>> Begin Quoted passage
The CRONUS-2P platform provides these capabilities by delivering multiple watt-level synchronized outputs, short pulse duration, and integrated group delay dispersion (GDD) control – making it well suited for demanding nonlinear microscopy applications.

This architecture enables simultaneous excitation of multiple fluorescent probes, calcium indicators, or optogenetic actuators at their absorption maxima. It also allows researchers to spectrally shift second-harmonic generation (SHG) and third-harmonic generation (THG) signals to simplify detection or achieve resonant enhancement.

NEW CRONUS-2P MODELS EXPAND IMAGING FLEXIBILITY

To broaden accessibility and better match specific microscopy workflows, Light Conversion now offers the CRONUS-2P femtosecond laser platform in three configurations, allowing researchers to select the system best suited to their experimental requirements.

The baseline CRONUS-2P configuration provides one tunable output covering 700–1100 nm together with a fixed output at 1025 nm, both accessible simultaneously within a compact 633 × 230 mm footprint – less than half the size of many comparable light sources.

The CRONUS-2P-XR model extends the tunable wavelength range to 680–1300 nm while maintaining the fixed 1025 nm output, increasing compatibility with a broader range of fluorophores and nonlinear imaging modalities.

For applications requiring maximum flexibility, the CRONUS-2P-DUAL configuration provides two independently tunable outputs covering 680–960 nm and 940–1300 nm, which can operate either separately or simultaneously. A third output fixed at 1025 nm is accessible in parallel, and configurations with identical tunable outputs are also available.

The synchronized tunable outputs further enable advanced coherent anti-Stokes Raman scattering (CARS) and stimulated Raman scattering (SRS) experiments, supporting applications such as dual-band imaging, access to a broader range of vibrational resonances, resonant enhancement, and constant-difference dual-beam tuning.

CRONUS LASERS FOR ADVANCED MICROSCOPY

The CRONUS-2P platform is part of Light Conversion’s broader CRONUS series of microscopy-dedicated femtosecond laser sources, which also includes the CRONUS-3P for advanced nonlinear microscopy.

Together, these lasers support applications in functional neuroimaging, optogenetics, and deep-tissue imaging using medium-repetition-rate three-photon excitation, as well as two-photon imaging. The CRONUS series also enables widefield and holographic excitation techniques requiring high-power femtosecond sources.

With the expanded CRONUS-2P lineup, researchers can select the configuration that best matches their experimental requirements while maintaining the imaging flexibility provided by synchronized multi-channel excitation.
>> End Quoted passage
>> Begin Data lines
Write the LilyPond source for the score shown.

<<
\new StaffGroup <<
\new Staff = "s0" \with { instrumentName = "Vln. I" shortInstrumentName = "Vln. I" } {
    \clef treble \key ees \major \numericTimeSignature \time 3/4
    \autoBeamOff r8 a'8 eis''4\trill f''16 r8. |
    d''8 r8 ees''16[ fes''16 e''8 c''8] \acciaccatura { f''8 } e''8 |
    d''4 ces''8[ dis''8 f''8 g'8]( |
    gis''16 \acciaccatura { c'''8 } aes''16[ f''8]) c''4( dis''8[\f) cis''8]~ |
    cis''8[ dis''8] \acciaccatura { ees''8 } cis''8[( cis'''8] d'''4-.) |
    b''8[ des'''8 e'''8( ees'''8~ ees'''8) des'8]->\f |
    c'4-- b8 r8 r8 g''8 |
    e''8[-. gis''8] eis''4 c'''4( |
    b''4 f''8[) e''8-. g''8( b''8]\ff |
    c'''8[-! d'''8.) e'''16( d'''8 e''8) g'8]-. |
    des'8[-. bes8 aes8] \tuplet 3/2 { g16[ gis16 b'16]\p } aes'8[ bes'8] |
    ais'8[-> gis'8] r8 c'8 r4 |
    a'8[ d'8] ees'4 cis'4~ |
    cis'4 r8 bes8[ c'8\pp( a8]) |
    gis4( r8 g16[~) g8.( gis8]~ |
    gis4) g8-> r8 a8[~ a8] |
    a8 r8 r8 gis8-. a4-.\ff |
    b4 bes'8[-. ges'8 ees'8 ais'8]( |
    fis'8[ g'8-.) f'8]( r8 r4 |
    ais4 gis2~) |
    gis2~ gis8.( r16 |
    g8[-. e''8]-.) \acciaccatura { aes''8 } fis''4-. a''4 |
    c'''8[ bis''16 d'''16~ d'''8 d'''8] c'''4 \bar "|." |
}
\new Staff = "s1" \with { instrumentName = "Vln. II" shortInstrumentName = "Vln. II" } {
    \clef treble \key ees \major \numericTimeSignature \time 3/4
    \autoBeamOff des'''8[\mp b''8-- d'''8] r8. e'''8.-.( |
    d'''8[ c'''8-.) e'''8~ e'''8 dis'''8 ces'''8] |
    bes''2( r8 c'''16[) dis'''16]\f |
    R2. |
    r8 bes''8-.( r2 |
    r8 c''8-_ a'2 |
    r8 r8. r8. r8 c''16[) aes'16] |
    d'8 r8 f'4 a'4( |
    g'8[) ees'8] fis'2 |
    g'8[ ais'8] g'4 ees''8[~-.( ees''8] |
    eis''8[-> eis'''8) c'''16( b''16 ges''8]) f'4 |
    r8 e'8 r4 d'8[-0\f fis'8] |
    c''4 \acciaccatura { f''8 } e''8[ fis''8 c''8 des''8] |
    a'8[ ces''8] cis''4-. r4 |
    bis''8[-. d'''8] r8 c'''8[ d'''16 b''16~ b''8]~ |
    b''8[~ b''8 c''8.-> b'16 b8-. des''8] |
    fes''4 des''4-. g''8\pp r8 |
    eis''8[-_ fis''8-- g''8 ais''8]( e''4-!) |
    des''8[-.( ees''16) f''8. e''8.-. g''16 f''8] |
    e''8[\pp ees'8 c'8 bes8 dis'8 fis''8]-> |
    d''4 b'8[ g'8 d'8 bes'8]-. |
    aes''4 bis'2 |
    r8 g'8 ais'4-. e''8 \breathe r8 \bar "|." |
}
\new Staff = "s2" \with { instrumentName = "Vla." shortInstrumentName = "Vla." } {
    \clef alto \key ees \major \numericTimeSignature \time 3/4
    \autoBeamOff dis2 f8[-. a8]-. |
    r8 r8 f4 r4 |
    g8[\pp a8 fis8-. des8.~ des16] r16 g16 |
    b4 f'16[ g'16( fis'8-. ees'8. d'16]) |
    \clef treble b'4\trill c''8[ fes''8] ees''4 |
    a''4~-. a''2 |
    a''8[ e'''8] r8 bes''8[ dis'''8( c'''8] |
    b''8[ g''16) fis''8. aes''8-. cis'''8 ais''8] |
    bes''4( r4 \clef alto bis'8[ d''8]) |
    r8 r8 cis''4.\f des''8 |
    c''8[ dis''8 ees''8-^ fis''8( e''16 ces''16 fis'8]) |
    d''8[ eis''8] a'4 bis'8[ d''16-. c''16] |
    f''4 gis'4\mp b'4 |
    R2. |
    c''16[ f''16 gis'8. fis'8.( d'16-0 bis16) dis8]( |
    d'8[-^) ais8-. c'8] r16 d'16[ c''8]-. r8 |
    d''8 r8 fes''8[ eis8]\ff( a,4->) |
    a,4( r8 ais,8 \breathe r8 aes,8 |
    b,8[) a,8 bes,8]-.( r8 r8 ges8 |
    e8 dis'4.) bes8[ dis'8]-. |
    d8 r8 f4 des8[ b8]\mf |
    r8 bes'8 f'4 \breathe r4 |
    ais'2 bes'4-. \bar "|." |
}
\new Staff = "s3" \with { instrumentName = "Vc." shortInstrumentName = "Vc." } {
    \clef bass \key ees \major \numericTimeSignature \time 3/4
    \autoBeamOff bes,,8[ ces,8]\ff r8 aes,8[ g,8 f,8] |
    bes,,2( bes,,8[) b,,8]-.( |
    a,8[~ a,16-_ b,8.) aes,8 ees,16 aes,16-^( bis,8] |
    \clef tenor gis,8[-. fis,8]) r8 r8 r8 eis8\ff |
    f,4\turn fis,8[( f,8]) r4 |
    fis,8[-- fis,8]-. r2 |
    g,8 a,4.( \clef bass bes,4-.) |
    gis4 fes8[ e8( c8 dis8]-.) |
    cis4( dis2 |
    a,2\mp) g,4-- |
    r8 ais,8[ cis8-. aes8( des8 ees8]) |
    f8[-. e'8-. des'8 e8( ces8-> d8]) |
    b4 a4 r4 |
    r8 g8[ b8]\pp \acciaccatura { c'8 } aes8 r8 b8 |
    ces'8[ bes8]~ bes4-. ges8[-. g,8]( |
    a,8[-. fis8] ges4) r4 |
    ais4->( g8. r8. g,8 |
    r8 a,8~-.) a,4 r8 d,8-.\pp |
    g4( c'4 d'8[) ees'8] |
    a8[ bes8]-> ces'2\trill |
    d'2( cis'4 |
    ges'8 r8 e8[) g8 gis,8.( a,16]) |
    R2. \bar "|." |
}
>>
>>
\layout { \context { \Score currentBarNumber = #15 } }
>> End Data lines
◆ Things to do:
1. Quote the CRONUS-2P passage between "CRONUS LASERS FOR" and "synchronized multi-channel excitation.", inclusive.
2. Translate this sentence from the CRONUS-2P passage into Spanish: "The CRONUS-2P-XR model extends the tunable wavelength range to 680–1300 nm while maintaining the fixed 1025 nm output, increasing compatibility with a broader range of fluorophores and nonlinear imaging modalities."
3. Using the CRONUS-2P passage, answer yes or no for each statement and back each answer with a quote. (a) The tunable output of the baseline configuration reaches 1300 nm. (b) The two tunable outputs of the CRONUS-2P-DUAL can run at the same time. (c) The CRONUS-3P belongs to the CRONUS series.

◆ Answers by task:
1.
CRONUS LASERS FOR ADVANCED MICROSCOPY

The CRONUS-2P platform is part of Light Conversion’s broader CRONUS series of microscopy-dedicated femtosecond laser sources, which also includes the CRONUS-3P for advanced nonlinear microscopy.

Together, these lasers support applications in functional neuroimaging, optogenetics, and deep-tissue imaging using medium-repetition-rate three-photon excitation, as well as two-photon imaging. The CRONUS series also enables widefield and holographic excitation techniques requiring high-power femtosecond sources.

With the expanded CRONUS-2P lineup, researchers can select the configuration that best matches their experimental requirements while maintaining the imaging flexibility provided by synchronized multi-channel excitation.

2. El modelo CRONUS-2P-XR amplía el rango de longitudes de onda sintonizables a 680–1300 nm manteniendo la salida fija de 1025 nm, lo que aumenta la compatibilidad con una gama más amplia de fluoróforos y modalidades de imagen no lineal.

3.
(a) No: "one tunable output covering 700–1100 nm"
(b) Yes: "which can operate either separately or simultaneously"
(c) Yes: "which also includes the CRONUS-3P for advanced nonlinear microscopy"